Startled, Mark raised his head, croaked out a halfformed question. The words had come to him as if in someone else's voice, and with the force of a command. He could not recognize the voice, but it made a powerful impression. Now, once he'd moved his head, the rest was possible. He sat up, rubbing his arms together, preparing himself for further effort. Now his arms were able to move freely. And now he forced himself to rise, swaying on stiffened knees, but driving his legs, torso, everything into activity. Halfparalyzed with cold and stiffness still, he gathered more wood and fed the flames when he had blown them back to life.

Then, Mark lay down near the new flames, wrapping hiself in the blanket again. He rubbed his face. When he took his hands down from his eyes, a circle of tall, silent figures was standing around him and the fire. They were too tall to be human. Mark, too numb to feel any great shock, looked at what he could see of the faces of the gods. He wondered why he could not recognize Ardneh, to whom his mother prayed so much, among them.
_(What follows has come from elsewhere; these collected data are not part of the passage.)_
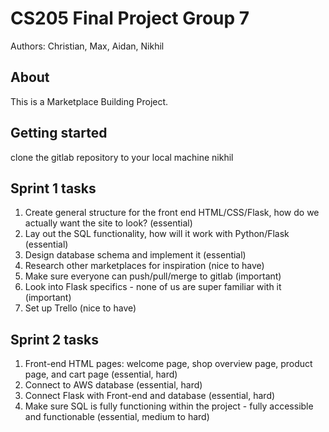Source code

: # CS205 Final Project Group 7
Authors: Christian, Max, Aidan, Nikhil

## About
This is a Marketplace Building Project.

## Getting started 
clone the gitlab repository to your local machine nikhil

## Sprint 1 tasks

1. Create general structure for the front end HTML/CSS/Flask, how do we actually want the site to look? (essential)
2. Lay out the SQL functionality, how will it work with Python/Flask (essential)
3. Design database schema and implement it (essential)
4. Research other marketplaces for inspiration (nice to have)
5. Make sure everyone can push/pull/merge to gitlab (important)
6. Look into Flask specifics - none of us are super familiar with it (important)
7. Set up Trello (nice to have)

## Sprint 2 tasks

1. Front-end HTML pages: welcome page, shop overview page, product page, and cart page (essential, hard)
2. Connect to AWS database (essential, hard)
3. Connect Flask with Front-end and database (essential, hard)
4. Make sure SQL is fully functioning within the project - fully accessible and functionable (essential, medium to hard)
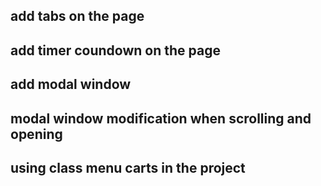 ## add tabs on the page
## add timer coundown on the page
## add modal window
## modal window modification when scrolling and opening
## using class menu carts in the project


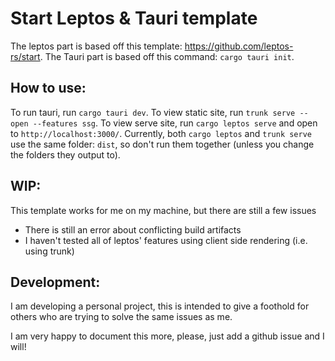 # Start Leptos & Tauri template
The leptos part is based off this template: https://github.com/leptos-rs/start.
The Tauri part is based off this command: `cargo tauri init`.

## How to use:
To run tauri, run `cargo tauri dev`.
To view static site, run `trunk serve --open --features ssg`.
To view serve site, run `cargo leptos serve` and open to `http://localhost:3000/`.
Currently, both `cargo leptos` and `trunk serve` use the same folder: `dist`, so
don't run them together (unless you change the folders they output to).

## WIP:
This template works for me on my machine, but there are still a few issues
- There is still an error about conflicting build artifacts
- I haven't tested all of leptos' features using client side rendering (i.e. using trunk)

## Development:
I am developing a personal project, this is intended to give a foothold for others
who are trying to solve the same issues as me.

I am very happy to document this more, please, just add a github issue and I will!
One of the goddesses — Mark couldn't be sure which one she was — demanded of him: 'Why have you brought that sword back up here, mortal? We don't want it here.'

'I brought it for my father's sake.' Mark answered without fear, without worrying over what he ought to say. 'This sword maimed him, years ago. It's killed him now. It's killed my brother, too. It's driven me away from home. It's done enough, I'm getting rid of it.'

This caused a stir and a muttering around the circle. The faces of the gods, shadowed and hard for Mark to see, turned to one another in consultation. And now the voice of a different deity chided Mark: 'It was time enough, in any case, for you to be leaving home. Do you want to be a mill-hand and a rabbit-hunter all your life?'

'Yes,' said Mark immediately. But even as he gave the answer, he wondered if it were really true.
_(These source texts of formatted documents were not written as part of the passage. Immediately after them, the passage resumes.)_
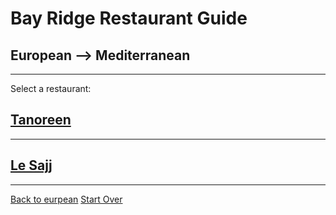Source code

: # Bay Ridge Restaurant Guide
## European --> Mediterranean
---
Select a restaurant:
## [Tanoreen](https://tanoreen.com/)
---
## [Le Sajj](https://lesajj.com/)
---
[Back to eurpean](eurpean.md)
[Start Over](../home.md)
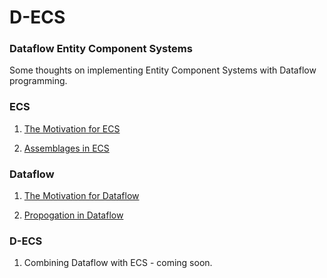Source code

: # D-ECS
### Dataflow Entity Component Systems

Some thoughts on implementing Entity Component Systems with Dataflow programming.

### ECS

1. [The Motivation for ECS](https://github.com/dyarosla/dataflow/blob/master/ecs_motivation.md)

2. [Assemblages in ECS](https://github.com/dyarosla/dataflow/blob/master/ecs_assemblages.md)

### Dataflow

1. [The Motivation for Dataflow](https://github.com/dyarosla/dataflow/blob/master/dataflow_motivation.md)

2. [Propogation in Dataflow](https://github.com/dyarosla/dataflow/blob/master/dataflow_propogation.md)

### D-ECS

1. Combining Dataflow with ECS - coming soon.

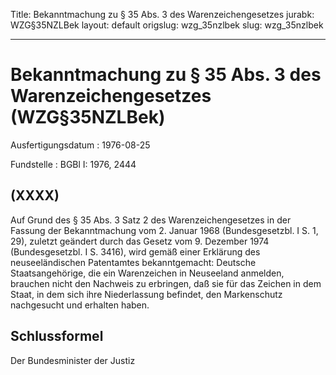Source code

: Title: Bekanntmachung zu § 35 Abs. 3 des Warenzeichengesetzes
jurabk: WZG§35NZLBek
layout: default
origslug: wzg_35nzlbek
slug: wzg_35nzlbek

---

# Bekanntmachung zu § 35 Abs. 3 des Warenzeichengesetzes (WZG§35NZLBek)

Ausfertigungsdatum
:   1976-08-25

Fundstelle
:   BGBl I: 1976, 2444



## (XXXX)

Auf Grund des § 35 Abs. 3 Satz 2 des Warenzeichengesetzes in der
Fassung der Bekanntmachung vom 2. Januar 1968 (Bundesgesetzbl. I S. 1,
29), zuletzt geändert durch das Gesetz vom 9. Dezember 1974
(Bundesgesetzbl. I S. 3416), wird gemäß einer Erklärung des
neuseeländischen Patentamtes bekanntgemacht:
Deutsche Staatsangehörige, die ein Warenzeichen in Neuseeland
anmelden, brauchen nicht den Nachweis zu erbringen, daß sie für das
Zeichen in dem Staat, in dem sich ihre Niederlassung befindet, den
Markenschutz nachgesucht und erhalten haben.


## Schlussformel

Der Bundesminister der Justiz

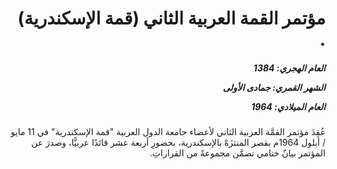 <h1 dir="rtl">مؤتمر القمة العربية الثاني (قمة الإسكندرية) .</h1>

<h5 dir="rtl">العام الهجري:  1384

الشهر القمري: جمادى الأولى

العام الميلادي: 1964</h5>

<p dir="rtl">عُقِدَ مؤتمر القمَّة العربية الثاني لأعضاء جامعة الدول العربية "قمة الإسكندرية" في 11 مايو / أيلول 1964م بقصر المنتزَهْ بالإسكندرية، بحضورِ أربعة عشر قائدًا عربيًّا، وصدرَ عن المؤتمر بيانٌ ختامي تضمَّن مجموعةً من القراراتِ.</p></br>
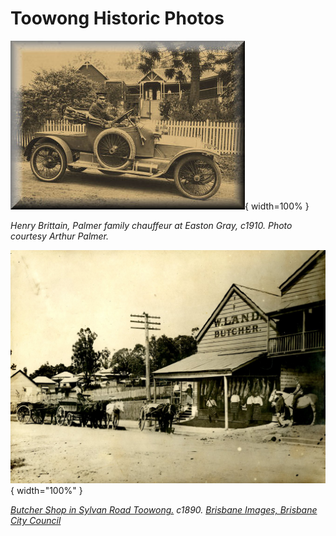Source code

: # Toowong Historic Photos

![car](assets/photos/car.jpg){ width=100% }

*Henry Brittain, Palmer family chauffeur at Easton Gray, c1910. Photo courtesy Arthur Palmer.*


![Butcher Shop in Sylvan Road Toowong. c1890](assets/photos/butcher-shop-sylvan-road.jpg){ width="100%" }

*[Butcher Shop in Sylvan Road Toowong.](https://library-brisbane.ent.sirsidynix.net.au/client/en_AU/search/asset/25118/0) c1890. [Brisbane Images, Brisbane City Council](https://library-brisbane.ent.sirsidynix.net.au/client/en_AU/BrisbaneImages/)*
Another god-voice argued at him: 'The sword you have there has done hardly anything as yet, as measured by its capabilities. And anyway, who are you to judge such things?'

Another voice chimed in: 'Precisely. That sword was given to Jord the smith, later Jord the miller, until you, mortal, or your brother had it from him. It's yours now. But you can't just bring it back here and be rid of it that way. Oh, no. Even leaving aside the question of good manners, we…'

And another: '…cant just take it back, now that it's been used. You can't bring a used gift back.'

'Gift?' That word brought Mark almost to midday wakefulness. It came near making him jump to his feet. ''You say a gift? When you took my father's arm in payment for it?'

An arm, long as a tree-limb, pointed. 'This one here is responsible for taking the arm. We didn't tell him to do that.' And the towering figure standing beside Vulcan (Mark hadn't recognized Vulcan till the instant he was pointed out) clapped the Smith on the back. It was a great rude slap that made Vulcan stagger on his game leg and snarl. Then the speaker, his own identity still obscure, went on: 'Do you suppose, young mortal, that we went to all the trouble of having Clubfoot here make the swords, make all twelve of them for our game, never to see them properly used? They were a lot of trouble to have made.'

For a game… a game? In outrage Mark cried out: 'I think I'm dreaming all of you!'

None of the gods or goddesses in the circle thought that was worth an answer.

Mark cried again: 'What are you going to do about the sword? If I refuse to keep it?'

'None of your business,' said one curt voice.

'I suppose we'd give it to someone else.'

'And anyway, don't speak in that tone of voice to gods…'

'Why shouldn't I speak any way I want to, I'm dreaming you anyway! And it is my business what…'

'Do you never dream of real persons, real things?'

Smoke from the fire blew into Mark's face. He choked, and had to close his eyes. When he opened them again the circle of tall beings was still there, surrounding him.

'And, anyway, if we gods wish to play a game, who are you, mortal, to object?' That got a general murmur of approval.

Mark was still outraged, but his energy was failing. His muscles seemed to be relaxing of themselves. He lay weakly back on rock half-warmed by fire. Despite all he could do, his eyelids were sagging shut in utter weariness.